TASK INPUT section start
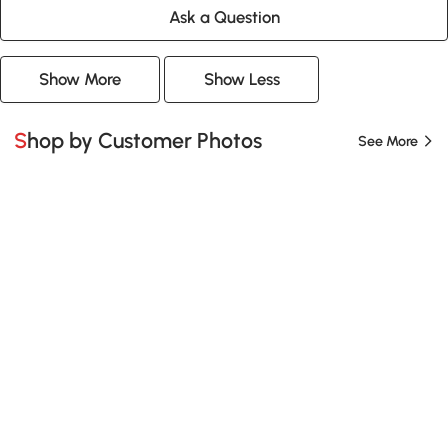
Ask a Question
Show More
Show Less
Shop by Customer Photos
See More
TASK INPUT section end
• EXERCISE OBJECTIVE: Give back an exact reproduction of the entries, with all pictures excluded.

• ANSWER AREA:
Ask a Question
Show More
Show Less
Shop by Customer Photos
See More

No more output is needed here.